Shoreham air crash families in 'continuing pain' a year on
Families of 11 men who died when a jet crashed at the Shoreham Air show suffer continuing pain a year after the disaster, a congregation has been told.
The Rev Terry Stratford told a church service to mark the first anniversary that the community shared a sense of loss and bewilderment.
A Hawker Hunter jet crashed on to the A27 during an air display on 22 August.
The pilot of the Hawker Hunter, Andy Hill, remains at the centre of a Sussex Police manslaughter investigation.
The final Air Accidents Investigation Branch report into the crash has not yet been published.
"There is to be no air show this year and that is absolutely right," Mr Stratford told the congregation of nearly 300 people at St Mary de Haura Church in the West Sussex town.
"But for the families of those who died, some of whom are here this morning, there is the continuing pain of still not knowing the full story of how their loved ones were killed.
"We understand that investigations by the Air Accidents Investigation Branch are continuing, with High Court yet to rule on whether evidence from the plane can be released to the police.
"As much as we might wish otherwise, there seems to be no option but to wait.
"There can be no real moving on until all that can be humanly known about the air crash is revealed and resolved."
Families who attended
Relatives and friends of the 11 victims who attended the service included Leslye Polito, whose 23-year-old son Daniele died.
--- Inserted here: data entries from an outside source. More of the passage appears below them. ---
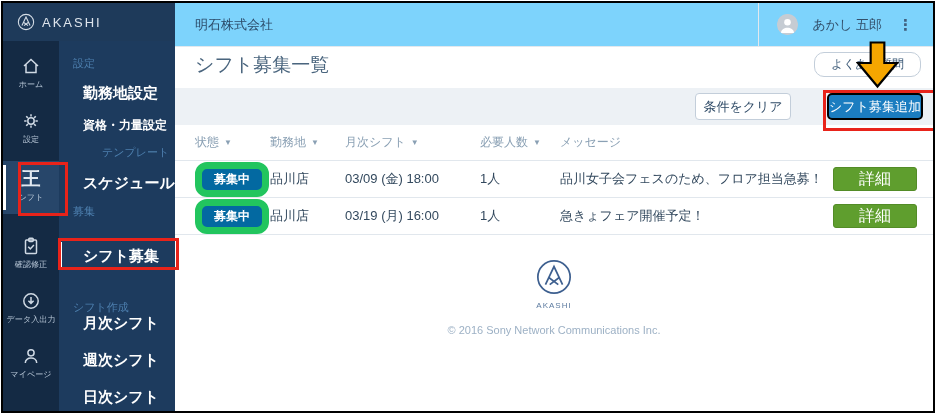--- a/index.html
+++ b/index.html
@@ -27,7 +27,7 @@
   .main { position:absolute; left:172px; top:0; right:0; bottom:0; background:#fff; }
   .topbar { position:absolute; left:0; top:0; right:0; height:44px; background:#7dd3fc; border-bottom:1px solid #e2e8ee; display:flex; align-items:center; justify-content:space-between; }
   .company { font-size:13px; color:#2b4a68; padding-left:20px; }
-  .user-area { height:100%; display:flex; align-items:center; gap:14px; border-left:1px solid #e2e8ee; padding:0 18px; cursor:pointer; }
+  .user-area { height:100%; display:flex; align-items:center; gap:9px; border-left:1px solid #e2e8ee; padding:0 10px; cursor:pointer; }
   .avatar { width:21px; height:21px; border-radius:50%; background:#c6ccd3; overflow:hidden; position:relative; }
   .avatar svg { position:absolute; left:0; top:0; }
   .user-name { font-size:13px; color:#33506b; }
"The last year I couldn't put into words," she said.
"It's been a rollercoaster. It's a living nightmare. It's all surreal."
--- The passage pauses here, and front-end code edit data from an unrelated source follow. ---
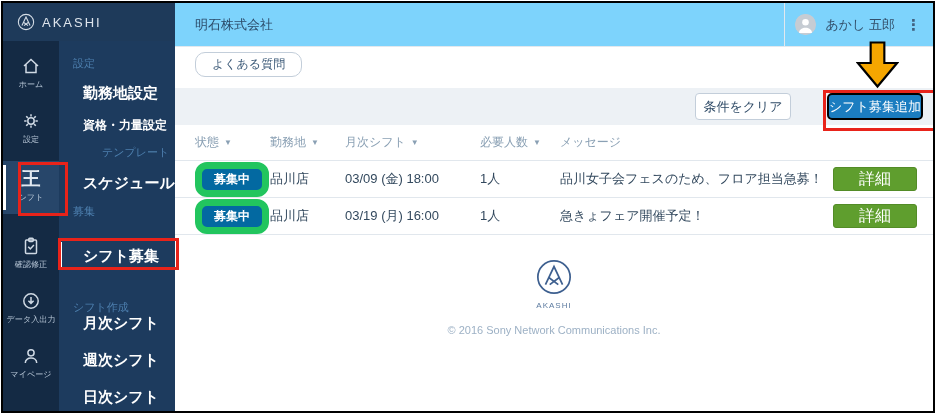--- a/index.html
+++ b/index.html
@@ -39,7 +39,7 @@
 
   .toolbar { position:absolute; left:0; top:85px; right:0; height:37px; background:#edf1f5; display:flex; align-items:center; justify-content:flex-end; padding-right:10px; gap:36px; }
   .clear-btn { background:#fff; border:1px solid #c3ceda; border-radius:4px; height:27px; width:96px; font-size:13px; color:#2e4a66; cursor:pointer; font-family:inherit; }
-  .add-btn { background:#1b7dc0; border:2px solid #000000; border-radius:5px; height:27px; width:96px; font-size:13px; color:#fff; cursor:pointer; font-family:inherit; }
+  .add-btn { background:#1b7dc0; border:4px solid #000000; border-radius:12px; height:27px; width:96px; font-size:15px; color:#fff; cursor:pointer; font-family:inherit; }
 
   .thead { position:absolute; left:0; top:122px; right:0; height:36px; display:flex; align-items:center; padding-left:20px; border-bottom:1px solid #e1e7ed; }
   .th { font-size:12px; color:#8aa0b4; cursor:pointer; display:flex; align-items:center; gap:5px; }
Caroline Schilt, whose 23-year-old son Jacob died, said of the service: "It was amazing to organise something like this and to come together.
"It's lovely for the families to share in this awful thing in a strange sort of way."
The Rev Anne Waizenecker began by reading out the names of those who died as family members lit candles in their memory.
The service ended with the congregation lighting tea lights and signing a comments book.
There was also a collection for the Shoreham Air Show fund set up to support the people affected.
Ms Waizenecker said the service was an opportunity for all the churches of Shoreham to offer support to family, friends and the wider community.
The anniversary was "very significant" for the town, she added.
"People are at different stages of how they are feeling.
"It is good this weekend to have these focal points and I think that will be very helpful for the community."
A minute's silence is to be held 13:22 BST on Monday, the exact time of the crash.